**Required action 1**
Using the Aikido forum thread, decide whether each statement agrees with it: (a) one poster says the entry describes only Ueshiba Aikido; (b) one poster says tanto in Aikido are always wooden or rubber; (c) one poster reports that the link in the first post works. For each, answer yes or no and quote the deciding words.
**Required action 2**
Write out the stretch of the Aikido forum thread from "i agree with" through "real dedicated strike.", swapping "atemi" for "striking".

**Excerpted text**
• • • • • • •
# MT Encyclopedia Entry on Aikido



## Bob Hubbard

http://www.martialtalk.net/wiki/index.php/Aikido


----------



## Yari

I havn't read it all, but it looks realy good.

/yari


----------



## amir

AS is almost always the case, the definition and description of Aikido written only covers the Ueshiba Aikido.

It does not relate to Korindo Aikido and, from what I recently read. It is also incorrect for Nihon gosin Aikido.

Amir


----------



## Bob Hubbard

The nice thing about this is, if you can cite verifiable credible sources, you can edit the entry to be more inclusive, etc.


----------



## arnisador

Or, add a link to the other arts.


----------



## kiaiki

Forgive a newbie to the forum, but not to Aikido:

If this thread is monitored by the person/people who created the Wiki entry I have a couple of suggestions:

Aikido use of the tanto is by no means limited to wooden or rubber. I've seen clubs in several styles use steel tanto and know of one style that also uses 'live' steel tanto (sharp edged) as I used to in Shudokan and as I believe they still do.  Insurance difficulties may have restricted this for some clubs, but it is certainly a part of the art retained by some and should be mentioned in the Wiki entry IMHO.

I would also argue that atemi by a defender (tori) should always be a committed strike, never a distraction, as it is integral, to applying a lock or throw, that resistance is overcome by a good strike.  In practice, place a palm in front of the face or make light contact to the body, but at least it should not be punching or waving at fresh air air.

Dojo practice (again IMHO) should not comprise the totality of what is described as the art of Aikido - we are practising in order to apply Aikido, the practice is not the art itself.  Kuzushi may be achieved by 'distraction' in a rehearsed dojo situation, but we are supposed to be studying a 'martial' art.

It is also how we meet a hard and fast attack that IMHO differentiates the styles, not the attack itself, which should always be as fast and hard as the student can cope with.  I've never seen vids of O Sensei using a floppy wrist waft, and despair when I see vids of some clubs using slomo dalek attacks followed by a walk around and a gentle roll. 

_Sorry to rock anyone's boat, but IMHO Aikido is 'harmonising' with an attacker and his potentially harmful attack - if there's no threat to safety why bother?_


----------



## scottcatchot

Kiaki,

i agree with your points. It comes down more to the way you train when determining the effectiveness of Aikido.in regards to atemi, there are multiple quotes and picture evidence that backs up the importance of atemi in Aikido and it being a real dedicated strike.

for whomever is moderating this ...the link would not work for me


----------



## jim777

The link in the OP does not work.

jim


----------



## K-man

jim777 said:


> The link in the OP does not work.
> 
> jim


I think this might contain the same information.
• • • • • • •
**Dataset extract**
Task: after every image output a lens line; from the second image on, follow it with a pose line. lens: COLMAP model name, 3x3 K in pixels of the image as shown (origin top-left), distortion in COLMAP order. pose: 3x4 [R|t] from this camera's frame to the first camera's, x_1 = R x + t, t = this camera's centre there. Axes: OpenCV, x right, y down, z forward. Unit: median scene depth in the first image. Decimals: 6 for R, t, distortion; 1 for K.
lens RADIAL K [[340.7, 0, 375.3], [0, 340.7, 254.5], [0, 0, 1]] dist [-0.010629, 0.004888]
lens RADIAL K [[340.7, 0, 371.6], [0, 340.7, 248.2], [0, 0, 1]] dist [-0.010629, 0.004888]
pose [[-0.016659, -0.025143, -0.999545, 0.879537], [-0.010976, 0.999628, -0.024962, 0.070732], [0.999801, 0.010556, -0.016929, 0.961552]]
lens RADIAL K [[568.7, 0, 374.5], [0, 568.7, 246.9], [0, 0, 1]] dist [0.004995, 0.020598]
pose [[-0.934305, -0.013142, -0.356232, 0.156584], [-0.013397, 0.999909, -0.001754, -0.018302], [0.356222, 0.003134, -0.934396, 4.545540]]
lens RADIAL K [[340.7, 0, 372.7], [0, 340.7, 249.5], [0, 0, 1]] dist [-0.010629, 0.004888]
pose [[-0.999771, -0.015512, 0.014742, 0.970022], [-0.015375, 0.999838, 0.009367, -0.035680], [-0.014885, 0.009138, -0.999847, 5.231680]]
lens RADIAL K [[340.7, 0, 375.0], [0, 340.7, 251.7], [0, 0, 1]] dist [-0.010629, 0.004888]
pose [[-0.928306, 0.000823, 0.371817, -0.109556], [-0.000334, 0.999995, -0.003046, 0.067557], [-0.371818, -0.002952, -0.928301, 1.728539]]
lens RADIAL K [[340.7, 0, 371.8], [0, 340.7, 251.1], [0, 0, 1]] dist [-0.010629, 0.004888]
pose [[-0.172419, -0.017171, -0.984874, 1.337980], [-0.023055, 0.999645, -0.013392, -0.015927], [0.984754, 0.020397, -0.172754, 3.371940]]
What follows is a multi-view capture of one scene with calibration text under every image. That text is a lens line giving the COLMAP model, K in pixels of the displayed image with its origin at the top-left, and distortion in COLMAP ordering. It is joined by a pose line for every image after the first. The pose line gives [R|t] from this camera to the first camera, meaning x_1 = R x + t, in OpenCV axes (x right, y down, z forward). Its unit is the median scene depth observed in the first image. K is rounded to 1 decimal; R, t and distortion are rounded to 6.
• • • • • • •
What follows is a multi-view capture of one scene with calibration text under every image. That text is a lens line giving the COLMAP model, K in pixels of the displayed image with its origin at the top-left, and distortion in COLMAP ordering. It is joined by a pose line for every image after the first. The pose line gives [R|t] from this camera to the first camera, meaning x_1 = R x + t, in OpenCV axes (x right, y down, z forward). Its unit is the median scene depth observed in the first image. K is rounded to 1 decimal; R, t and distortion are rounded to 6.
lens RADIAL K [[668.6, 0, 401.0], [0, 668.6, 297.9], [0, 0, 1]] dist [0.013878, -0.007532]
• • • • • • •
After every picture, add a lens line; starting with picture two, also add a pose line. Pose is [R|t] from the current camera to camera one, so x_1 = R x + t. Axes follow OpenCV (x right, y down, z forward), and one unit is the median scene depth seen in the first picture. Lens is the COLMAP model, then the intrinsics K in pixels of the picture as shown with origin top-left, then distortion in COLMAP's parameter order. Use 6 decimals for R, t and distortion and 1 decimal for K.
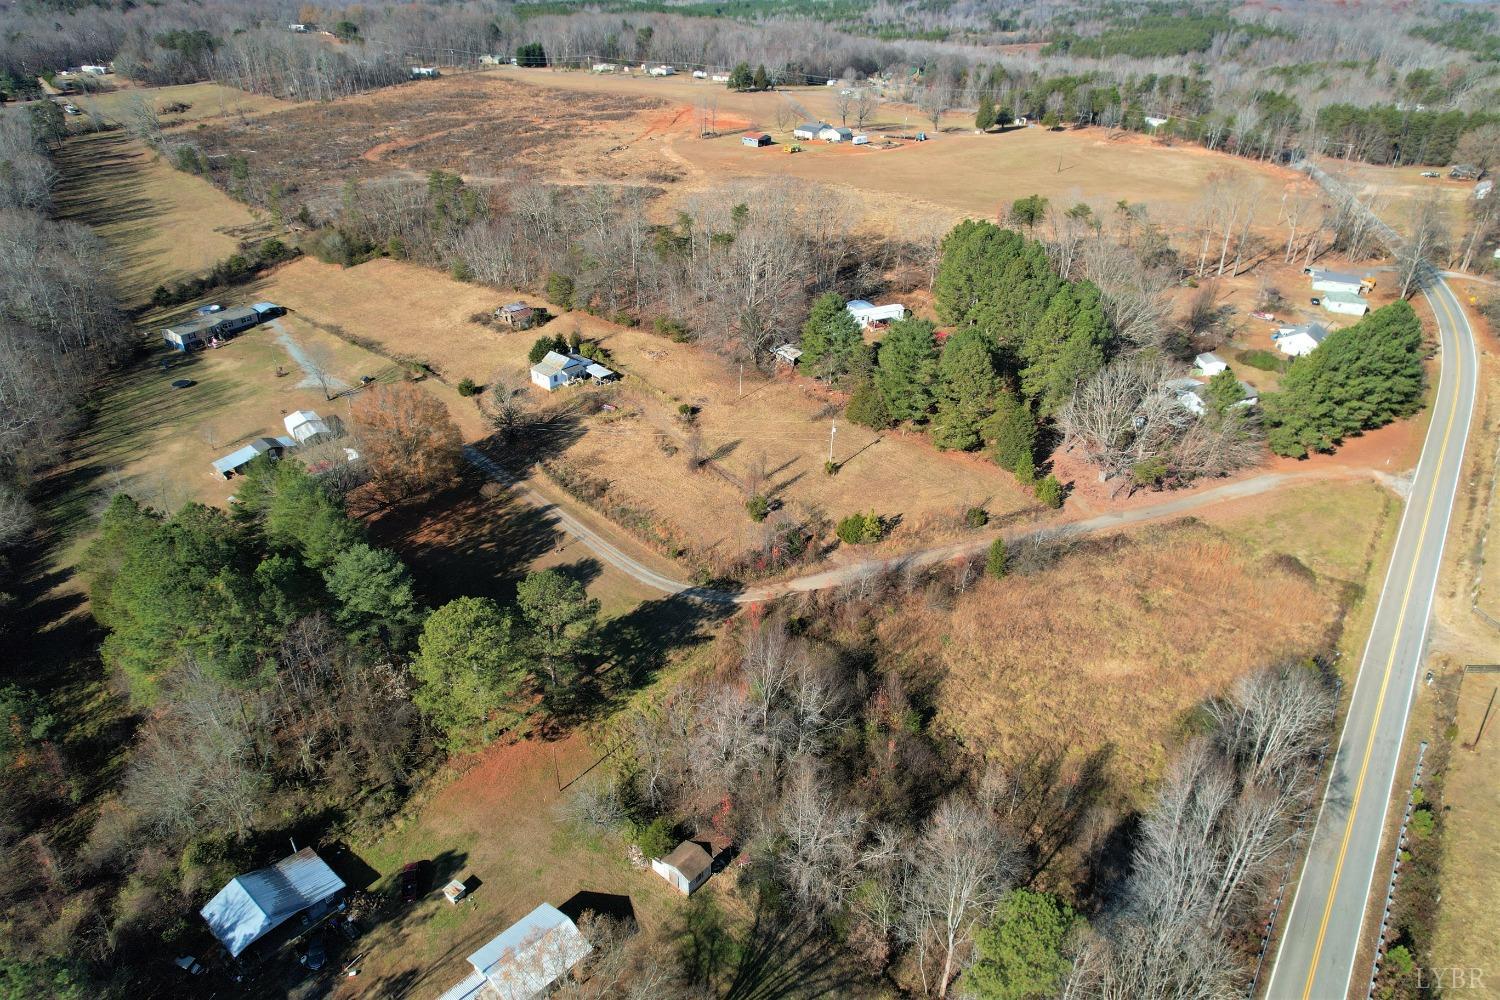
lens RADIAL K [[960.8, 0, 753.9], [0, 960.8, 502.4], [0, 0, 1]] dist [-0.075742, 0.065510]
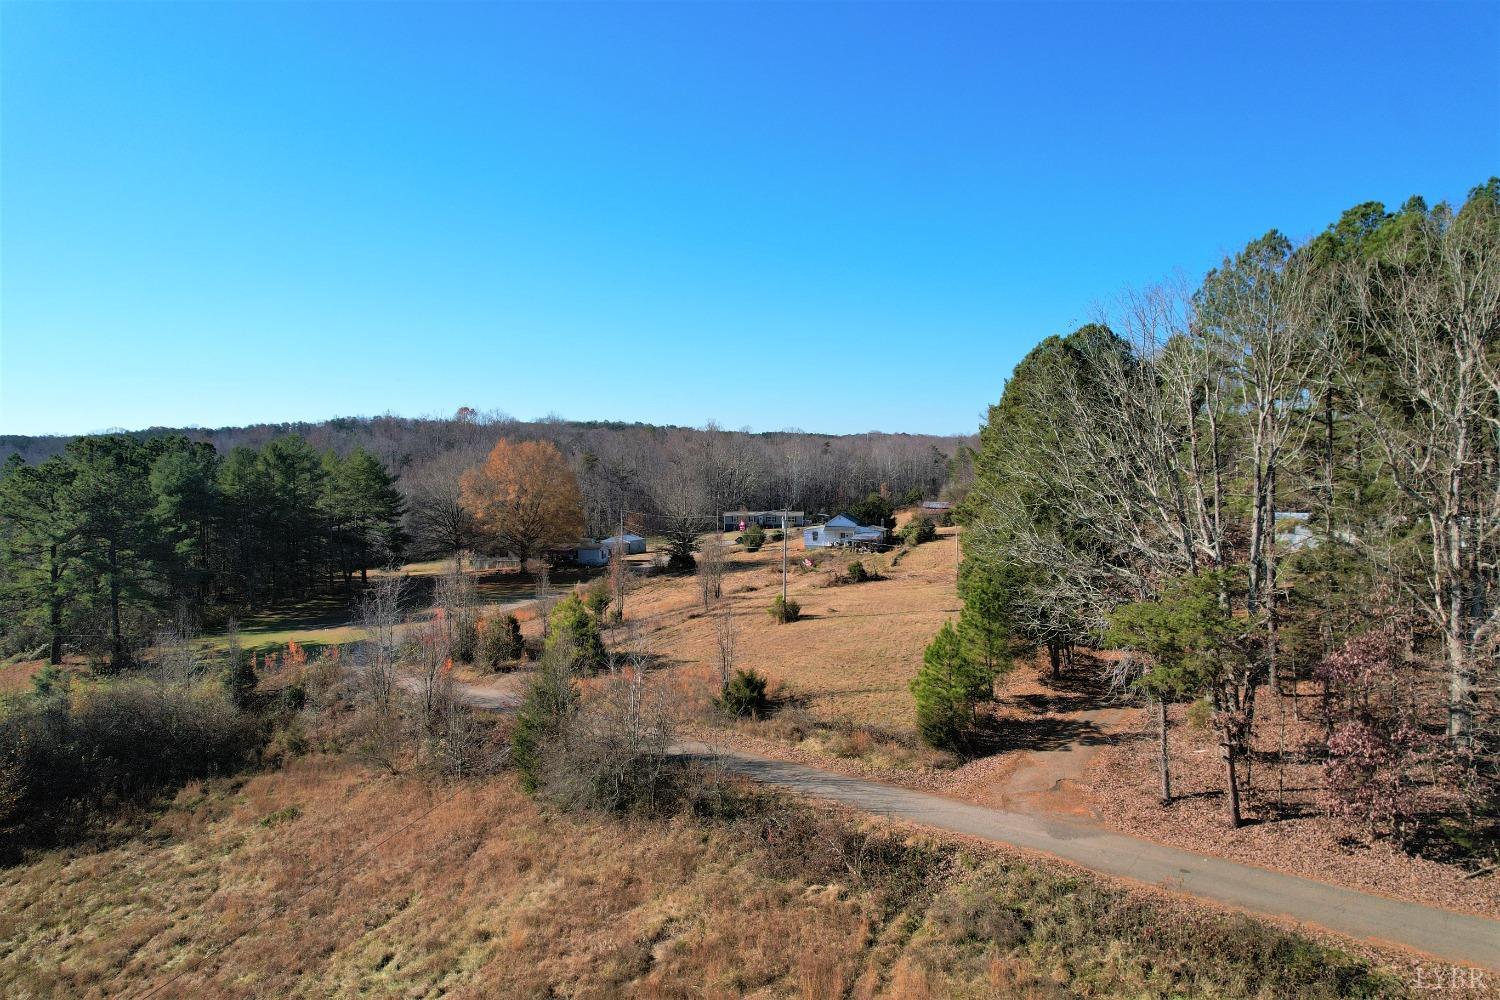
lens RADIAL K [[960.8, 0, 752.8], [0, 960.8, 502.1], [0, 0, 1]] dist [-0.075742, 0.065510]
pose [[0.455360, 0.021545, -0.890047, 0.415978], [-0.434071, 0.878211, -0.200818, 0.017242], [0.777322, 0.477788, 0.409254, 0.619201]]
• • • • • • •
**Worked solution 1**
(a) Yes: "the definition and description of Aikido written only covers the Ueshiba Aikido"
(b) No: "Aikido use of the tanto is by no means limited to wooden or rubber"
(c) No: "The link in the OP does not work."

**Worked solution 2**
i agree with your points. It comes down more to the way you train when determining the effectiveness of Aikido.in regards to striking, there are multiple quotes and picture evidence that backs up the importance of striking in Aikido and it being a real dedicated strike.